==== DATA UNDER STUDY
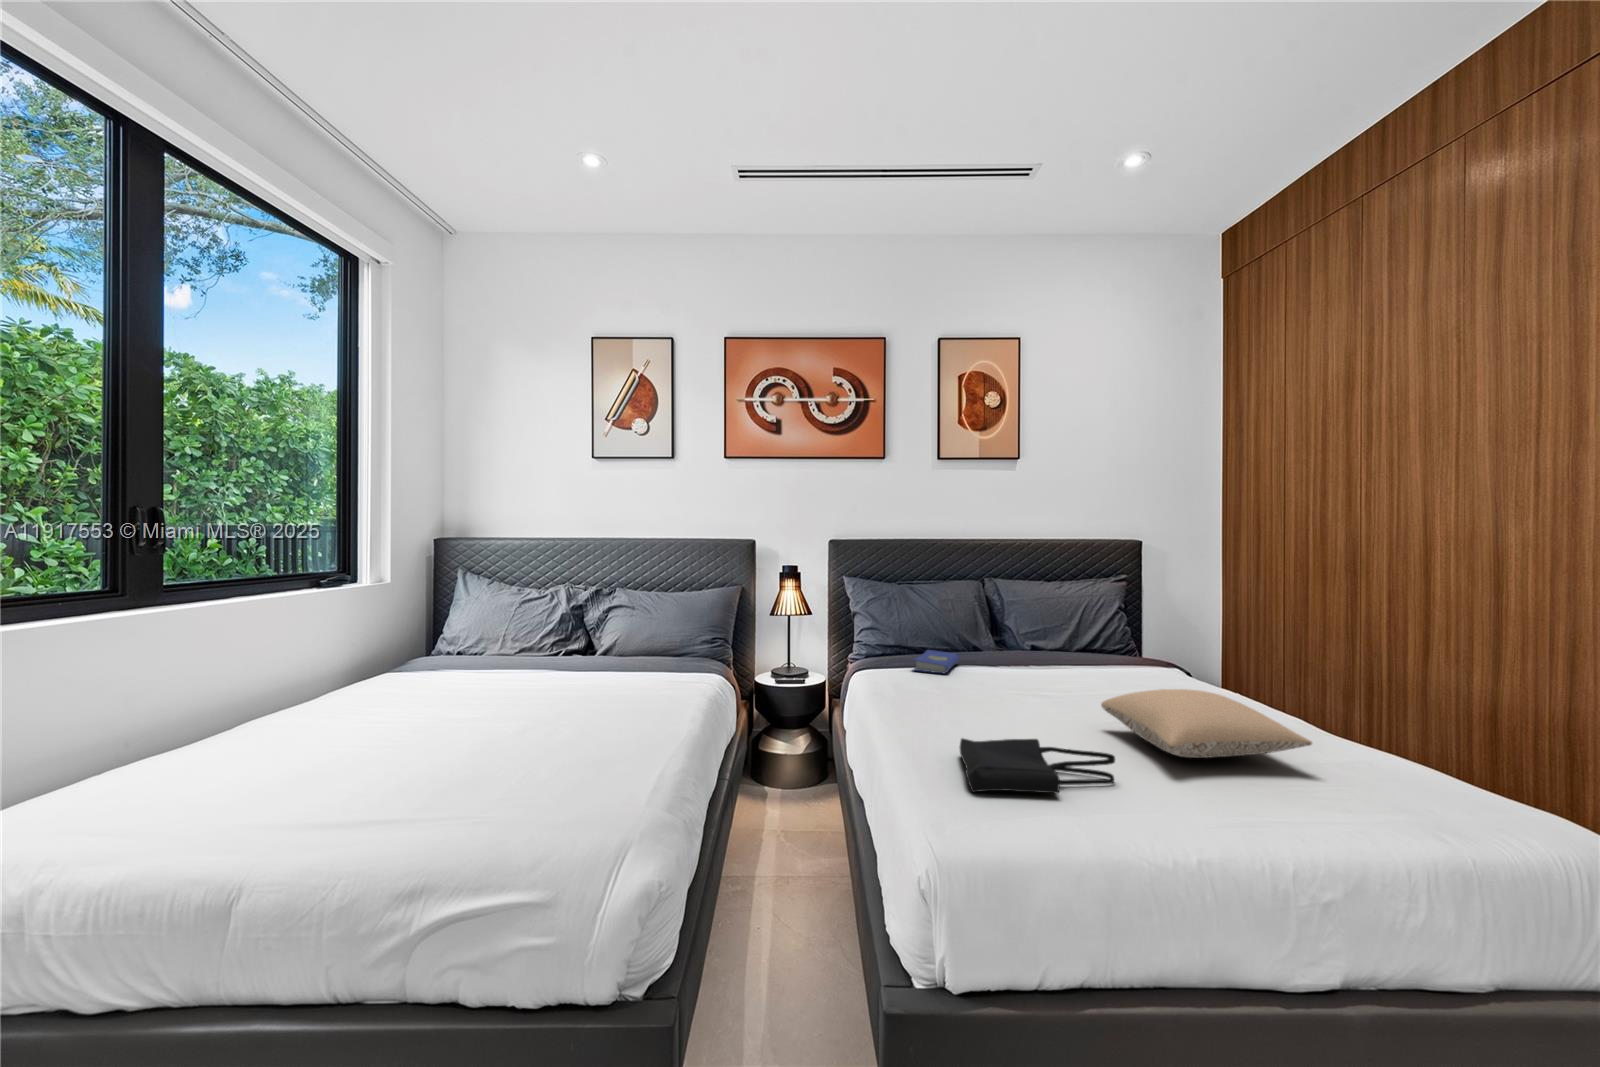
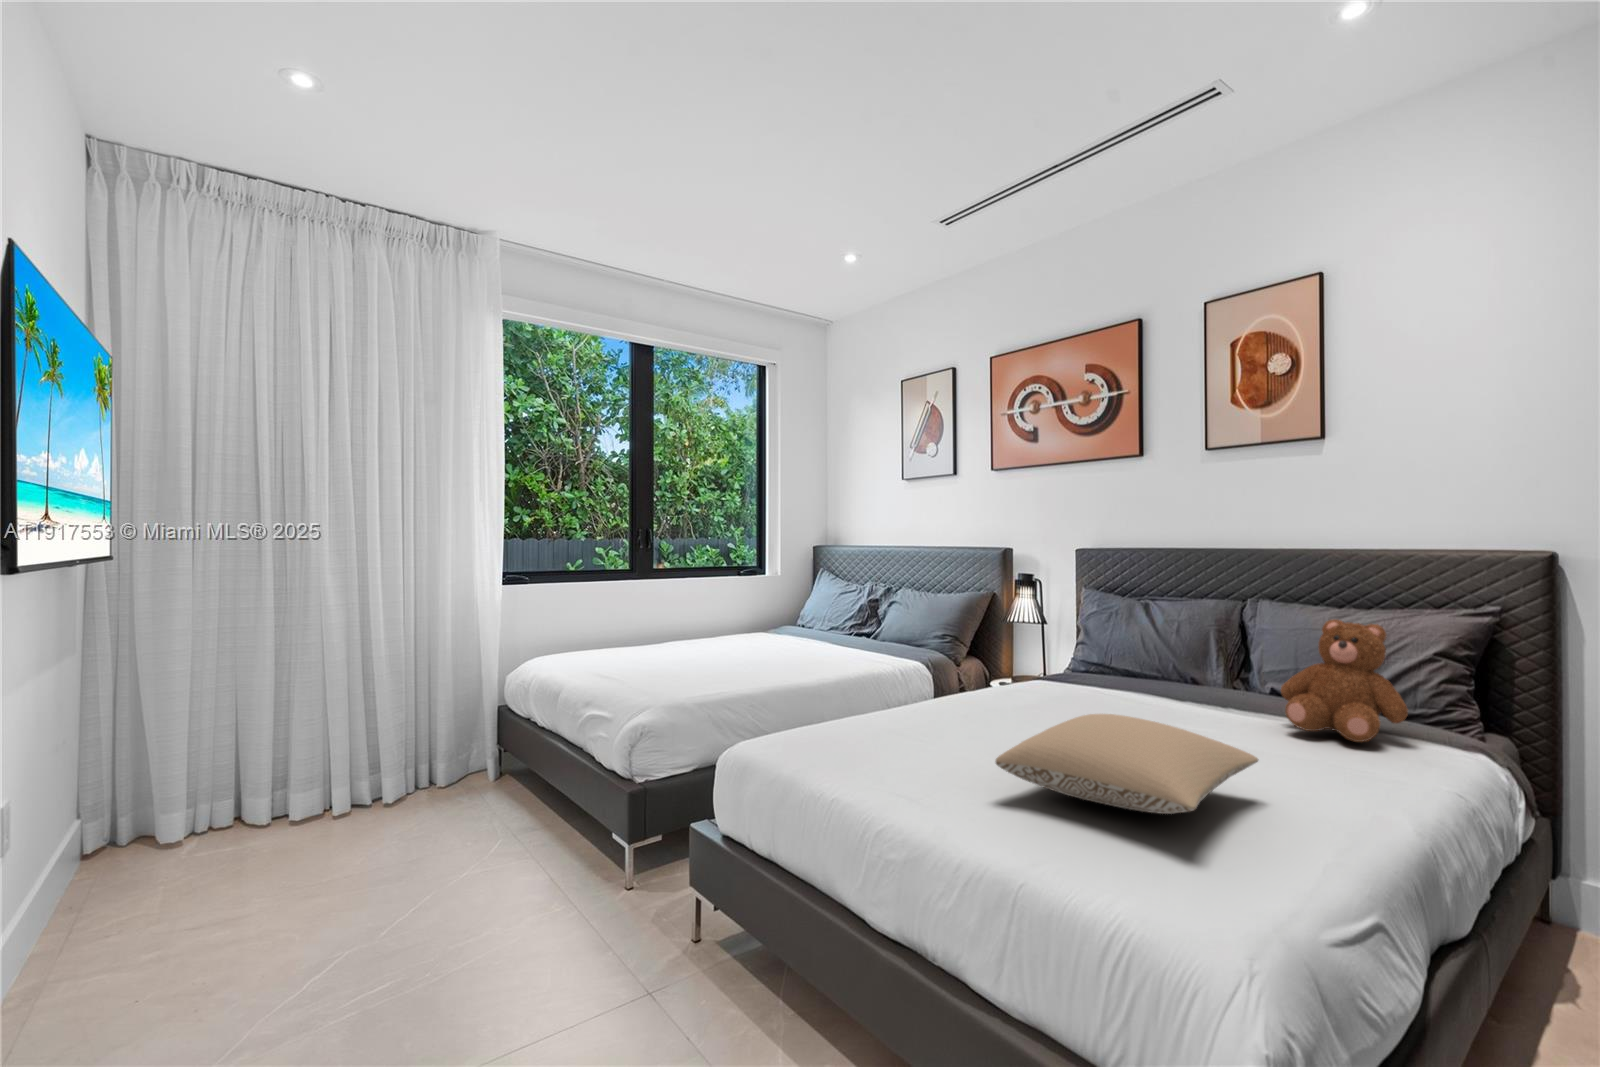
teddy bear: none [1082,594,1155,677] -> present [1281,619,1408,742]
hardcover book: present [913,650,959,673] -> none [1056,671,1132,693]
tote bag: present [960,738,1115,794] -> none [793,719,933,784]

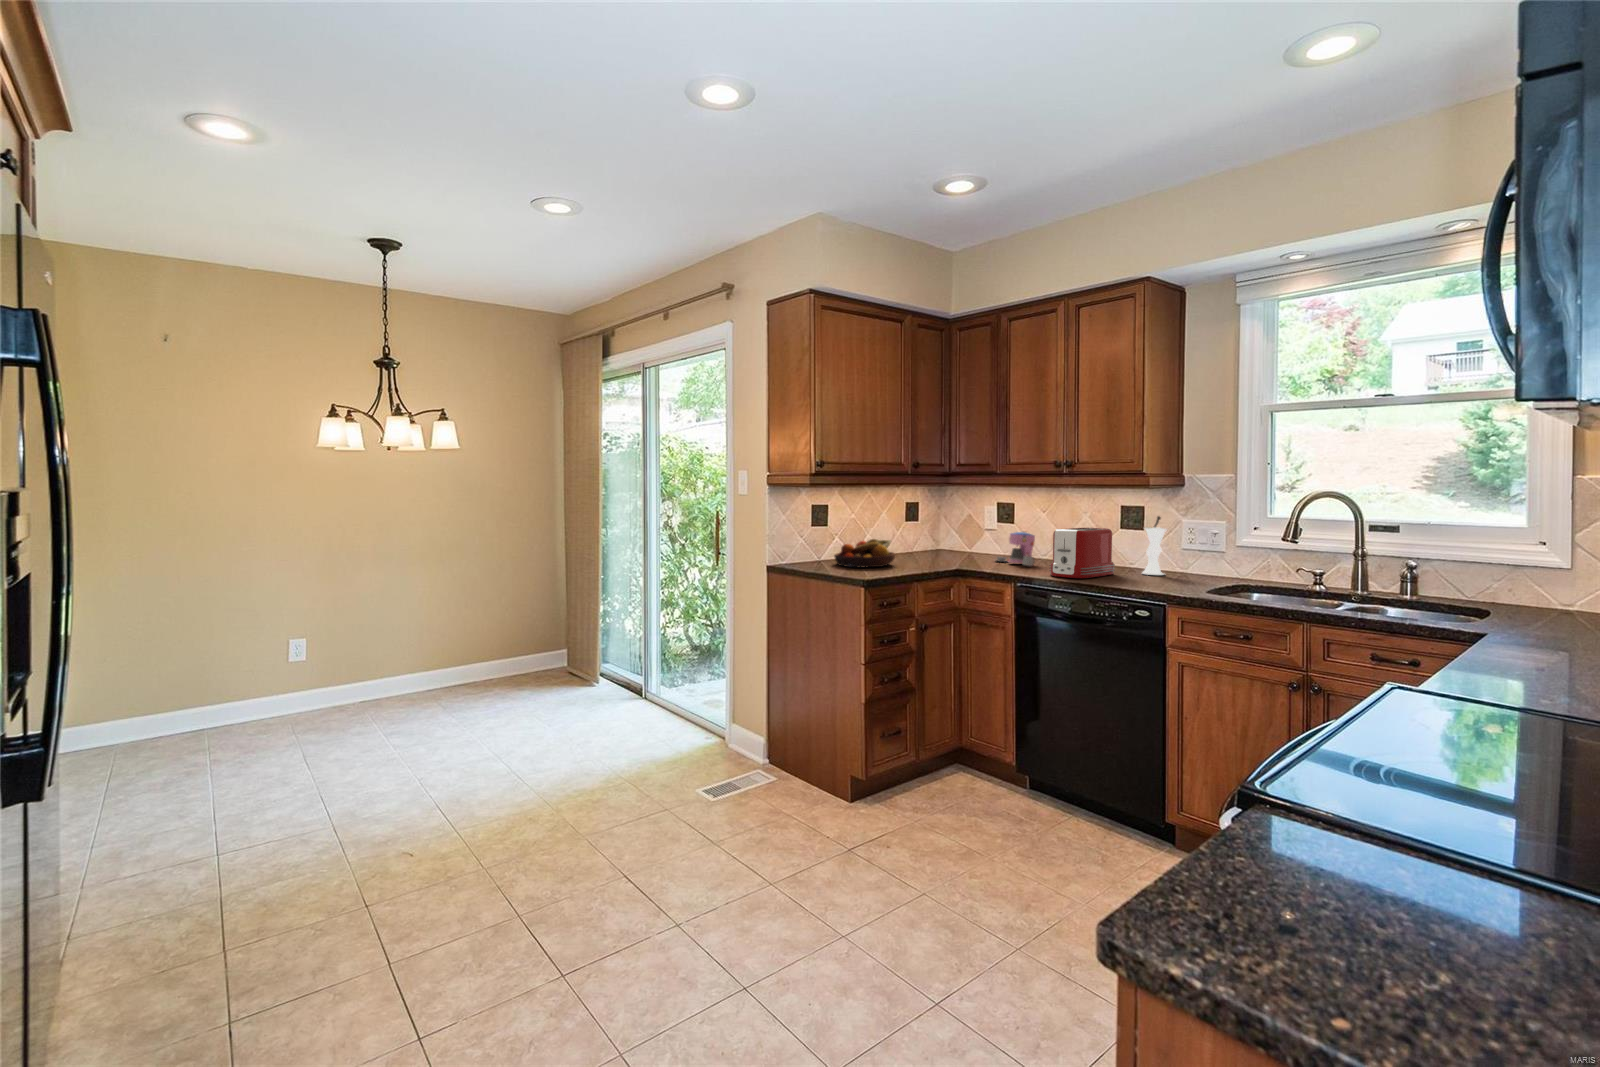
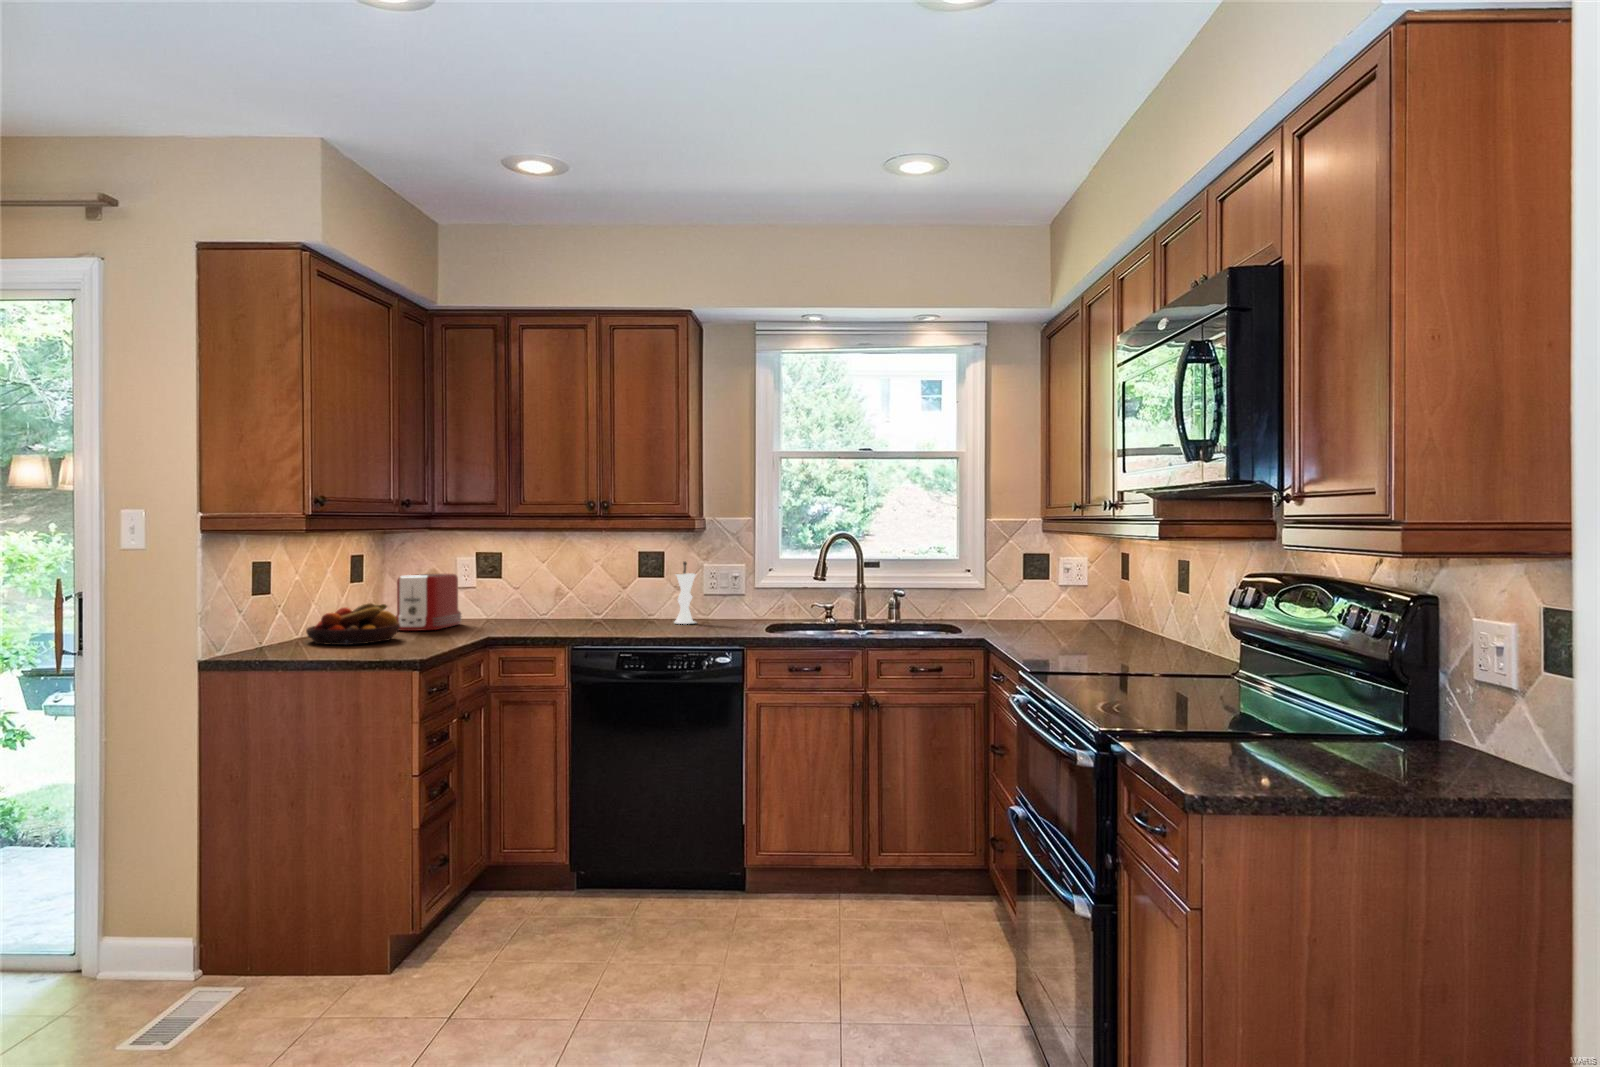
toaster: present [1049,528,1115,578] -> present [395,574,461,631]
coffee maker: present [997,532,1035,566] -> none [500,586,559,625]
========
* **EXERCISE PROMPT**
From the records above, determine how many lines hold "none" and give only that number.

* **RESPONSE FOR THIS EXERCISE**
4